HRAF discovered several years ago that it was cheaper to key the data in than
to correct the errors generated by OCR scanning. HRAF has contracted with a
data conversion business. Data coversion businesses offer all of the available
methods, from OCR and image scanning to keying in. They scan what they can and
key in the rest. Our experience over about a five-year period, with our own
in-house effort to scan and two different data conversion houses, is that most
of the data needs to be keyed in. This is a costly process.

Barry is primarily concerned with the high cost of the electronic HRAF. The
subscription cost is very close to the cost of the microfiche and the increase
over the cost of the microfiche covers the cost of conversion of the over two
times more data that will be included each year from now on. There is
considerable cost for HRAF to select documents for the database, index them
with the OCM, convert them to electronic format, publish, distribute, and
support it each year. HRAF is a not-for-profit membership organization and we
try our best to supply the database at as low a cost as possible to member
institutions. Regarding the Electronic HRAF, last summer we announced active
member annual dues of $3,400 and non-member dues of $5,400. Since then, as we
have controlled the cost of the Electronic HRAF, we have lowered the dues to
$2,900 for members and $3,900 for non-members. The dues are set by HRAF's
Board of Directors, which is currently composed of thirteen social scientists
and eight librarians, all of whom are well aware of their own institution's
efforts at cost containment. HRAF's bottom line is that if HRAF did not cover
its production costs, HRAF would cease to exist.

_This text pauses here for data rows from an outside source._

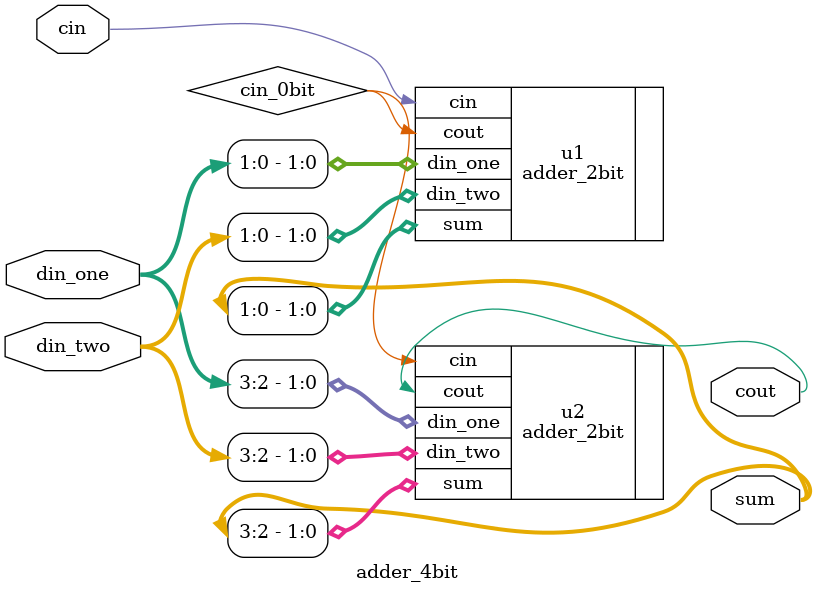
<source format=v>
module adder_4bit (
    input [3:0] din_one,
    input [3:0] din_two,
    input cin,
    output [3:0] sum,
    output cout
);
 
wire cin_0bit;

adder_2bit u1(
    .din_one(din_one[1:0]),
    .din_two(din_two[1:0]),
    .cin(cin),
    .sum(sum[1:0]),
    .cout(cin_0bit)
);

adder_2bit u2(
    .din_one(din_one[3:2]),
    .din_two(din_two[3:2]),
    .cin(cin_0bit),
    .sum(sum[3:2]),
    .cout(cout)
);
 
endmodule //full_adder
</source>
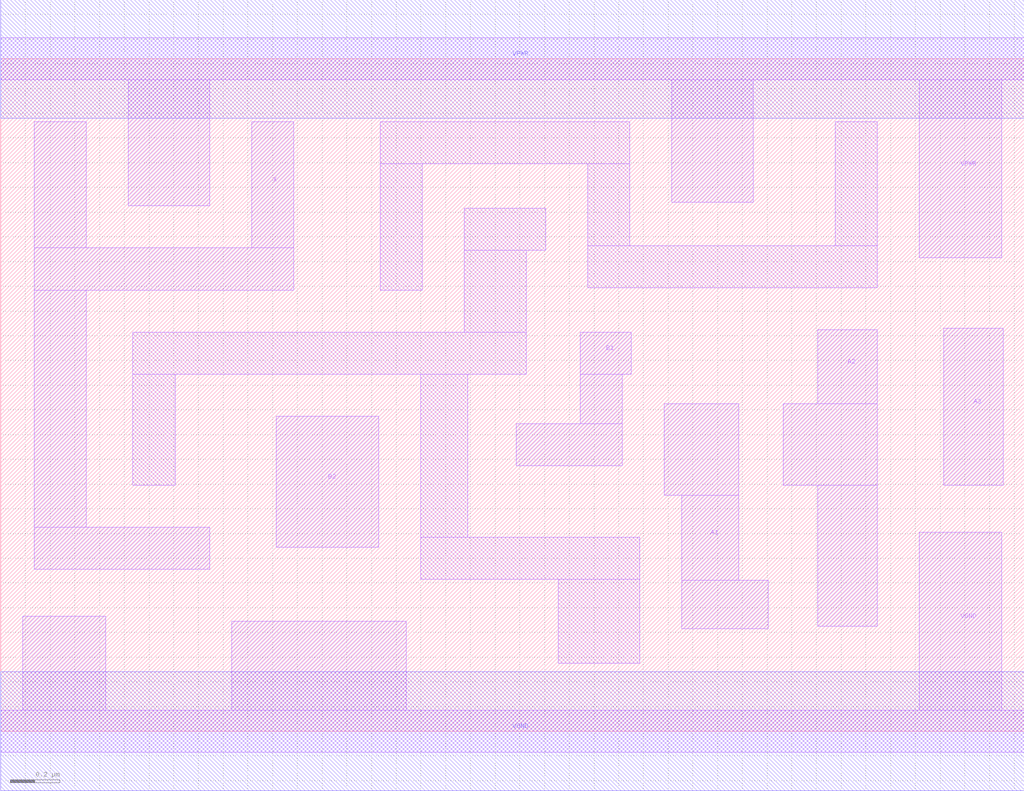
<source format=lef>
# Copyright 2020 The SkyWater PDK Authors
#
# Licensed under the Apache License, Version 2.0 (the "License");
# you may not use this file except in compliance with the License.
# You may obtain a copy of the License at
#
#     https://www.apache.org/licenses/LICENSE-2.0
#
# Unless required by applicable law or agreed to in writing, software
# distributed under the License is distributed on an "AS IS" BASIS,
# WITHOUT WARRANTIES OR CONDITIONS OF ANY KIND, either express or implied.
# See the License for the specific language governing permissions and
# limitations under the License.
#
# SPDX-License-Identifier: Apache-2.0

VERSION 5.5 ;
NAMESCASESENSITIVE ON ;
BUSBITCHARS "[]" ;
DIVIDERCHAR "/" ;
MACRO sky130_fd_sc_hd__a32o_2
  CLASS CORE ;
  SOURCE USER ;
  ORIGIN  0.000000  0.000000 ;
  SIZE  4.140000 BY  2.720000 ;
  SYMMETRY X Y R90 ;
  SITE unithd ;
  PIN A1
    ANTENNAGATEAREA  0.247500 ;
    DIRECTION INPUT ;
    USE SIGNAL ;
    PORT
      LAYER li1 ;
        RECT 2.685000 0.955000 2.985000 1.325000 ;
        RECT 2.755000 0.415000 3.105000 0.610000 ;
        RECT 2.755000 0.610000 2.985000 0.955000 ;
    END
  END A1
  PIN A2
    ANTENNAGATEAREA  0.247500 ;
    DIRECTION INPUT ;
    USE SIGNAL ;
    PORT
      LAYER li1 ;
        RECT 3.165000 0.995000 3.545000 1.325000 ;
        RECT 3.305000 0.425000 3.545000 0.995000 ;
        RECT 3.305000 1.325000 3.545000 1.625000 ;
    END
  END A2
  PIN A3
    ANTENNAGATEAREA  0.247500 ;
    DIRECTION INPUT ;
    USE SIGNAL ;
    PORT
      LAYER li1 ;
        RECT 3.815000 0.995000 4.055000 1.630000 ;
    END
  END A3
  PIN B1
    ANTENNAGATEAREA  0.247500 ;
    DIRECTION INPUT ;
    USE SIGNAL ;
    PORT
      LAYER li1 ;
        RECT 2.085000 1.075000 2.515000 1.245000 ;
        RECT 2.345000 1.245000 2.515000 1.445000 ;
        RECT 2.345000 1.445000 2.550000 1.615000 ;
    END
  END B1
  PIN B2
    ANTENNAGATEAREA  0.247500 ;
    DIRECTION INPUT ;
    USE SIGNAL ;
    PORT
      LAYER li1 ;
        RECT 1.115000 0.745000 1.530000 1.275000 ;
    END
  END B2
  PIN X
    ANTENNADIFFAREA  0.695500 ;
    DIRECTION OUTPUT ;
    USE SIGNAL ;
    PORT
      LAYER li1 ;
        RECT 0.135000 0.655000 0.845000 0.825000 ;
        RECT 0.135000 0.825000 0.345000 1.785000 ;
        RECT 0.135000 1.785000 1.185000 1.955000 ;
        RECT 0.135000 1.955000 0.345000 2.465000 ;
        RECT 1.015000 1.955000 1.185000 2.465000 ;
    END
  END X
  PIN VGND
    DIRECTION INOUT ;
    SHAPE ABUTMENT ;
    USE GROUND ;
    PORT
      LAYER li1 ;
        RECT 0.000000 -0.085000 4.140000 0.085000 ;
        RECT 0.090000  0.085000 0.425000 0.465000 ;
        RECT 0.935000  0.085000 1.640000 0.445000 ;
        RECT 3.715000  0.085000 4.050000 0.805000 ;
    END
    PORT
      LAYER met1 ;
        RECT 0.000000 -0.240000 4.140000 0.240000 ;
    END
  END VGND
  PIN VPWR
    DIRECTION INOUT ;
    SHAPE ABUTMENT ;
    USE POWER ;
    PORT
      LAYER li1 ;
        RECT 0.000000 2.635000 4.140000 2.805000 ;
        RECT 0.515000 2.125000 0.845000 2.635000 ;
        RECT 2.715000 2.140000 3.045000 2.635000 ;
        RECT 3.715000 1.915000 4.050000 2.635000 ;
    END
    PORT
      LAYER met1 ;
        RECT 0.000000 2.480000 4.140000 2.960000 ;
    END
  END VPWR
  OBS
    LAYER li1 ;
      RECT 0.535000 0.995000 0.705000 1.445000 ;
      RECT 0.535000 1.445000 2.125000 1.615000 ;
      RECT 1.535000 1.785000 1.705000 2.295000 ;
      RECT 1.535000 2.295000 2.545000 2.465000 ;
      RECT 1.700000 0.615000 2.585000 0.785000 ;
      RECT 1.700000 0.785000 1.890000 1.445000 ;
      RECT 1.875000 1.615000 2.125000 1.945000 ;
      RECT 1.875000 1.945000 2.205000 2.115000 ;
      RECT 2.255000 0.275000 2.585000 0.615000 ;
      RECT 2.375000 1.795000 3.545000 1.965000 ;
      RECT 2.375000 1.965000 2.545000 2.295000 ;
      RECT 3.375000 1.965000 3.545000 2.465000 ;
  END
END sky130_fd_sc_hd__a32o_2
END LIBRARY

</source>
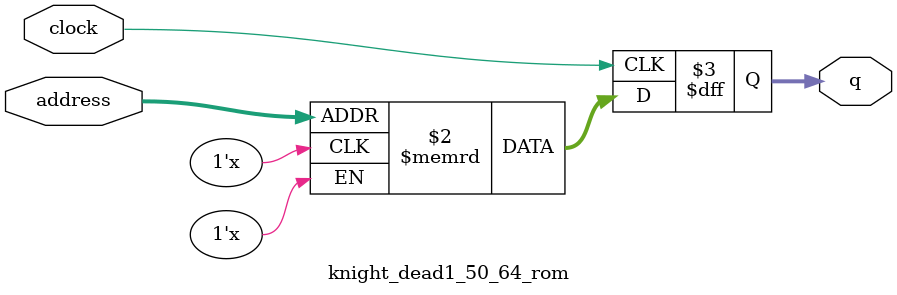
<source format=sv>
module knight_dead1_50_64_rom (
	input logic clock,
	input logic [11:0] address,
	output logic [2:0] q
);

logic [2:0] memory [0:3199] /* synthesis ram_init_file = "./knight_dead1_50_64/knight_dead1_50_64.mif" */;

always_ff @ (posedge clock) begin
	q <= memory[address];
end

endmodule

</source>
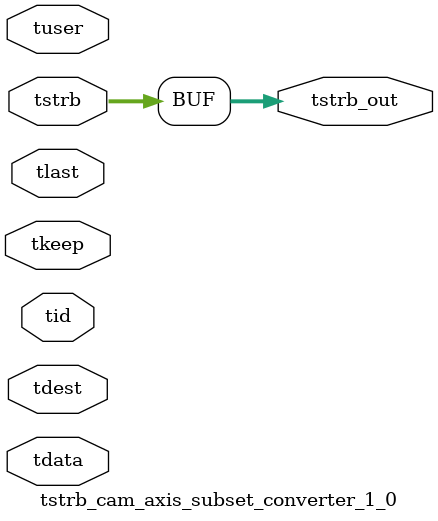
<source format=v>


`timescale 1ps/1ps

module tstrb_cam_axis_subset_converter_1_0 #
(
parameter C_S_AXIS_TDATA_WIDTH = 32,
parameter C_S_AXIS_TUSER_WIDTH = 0,
parameter C_S_AXIS_TID_WIDTH   = 0,
parameter C_S_AXIS_TDEST_WIDTH = 0,
parameter C_M_AXIS_TDATA_WIDTH = 32
)
(
input  [(C_S_AXIS_TDATA_WIDTH == 0 ? 1 : C_S_AXIS_TDATA_WIDTH)-1:0     ] tdata,
input  [(C_S_AXIS_TUSER_WIDTH == 0 ? 1 : C_S_AXIS_TUSER_WIDTH)-1:0     ] tuser,
input  [(C_S_AXIS_TID_WIDTH   == 0 ? 1 : C_S_AXIS_TID_WIDTH)-1:0       ] tid,
input  [(C_S_AXIS_TDEST_WIDTH == 0 ? 1 : C_S_AXIS_TDEST_WIDTH)-1:0     ] tdest,
input  [(C_S_AXIS_TDATA_WIDTH/8)-1:0 ] tkeep,
input  [(C_S_AXIS_TDATA_WIDTH/8)-1:0 ] tstrb,
input                                                                    tlast,
output [(C_M_AXIS_TDATA_WIDTH/8)-1:0 ] tstrb_out
);

assign tstrb_out = {tstrb[3:0]};

endmodule


</source>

The social sciences are not well represented in the e-text world. Most e-text
centers are full of humanities texts and some are technologically very
sophisticated. The social sciences are not represented for a very simple
reason; social sciences are still not really very interested in texts, they
are interested in data, and the "rawer" the better. The humanities are far
ahead technologically because texts, qua texts, are precisely what they are
interested in. I suggest that Barry look at the latest (March 1994) issue of
INFORMATION TECHNOLOGY AND LIBRARIES that is devoted to the subject of
electronic texts.

The Smithsonian and another organization have already published a series of
CD-ROMs consisting of BAE publications from 1879-1960. It is called "North
American Indian" and it consists of four CD-ROMs containing 150 titles with
28,000 pages of text, images, etc. The BAE database sells for $695 per CD-ROM
volume and is apparently issued irregularly. By the way, since Barry was
making comparisons between HRAF and the BAE database, each annual installment
of HRAF will contain 50,000 pages of text and approximately 1,500 photographs;
we expect that the first five years worth (ca. 160,000 pages of text) will fit
on one CD-ROM. The entire HRAF database, if produced now, using current
compression techniques, would fill five CD-ROMs, containing ca. 6,500 titles
and 800,000 text pages. There is a big difference between the BAE database and
the HRAF database.

This is already long-winded enough so I will refrain from explaining the
tedious and dense details of the structure of the data and file. If anyone is
interested in these details, let me know.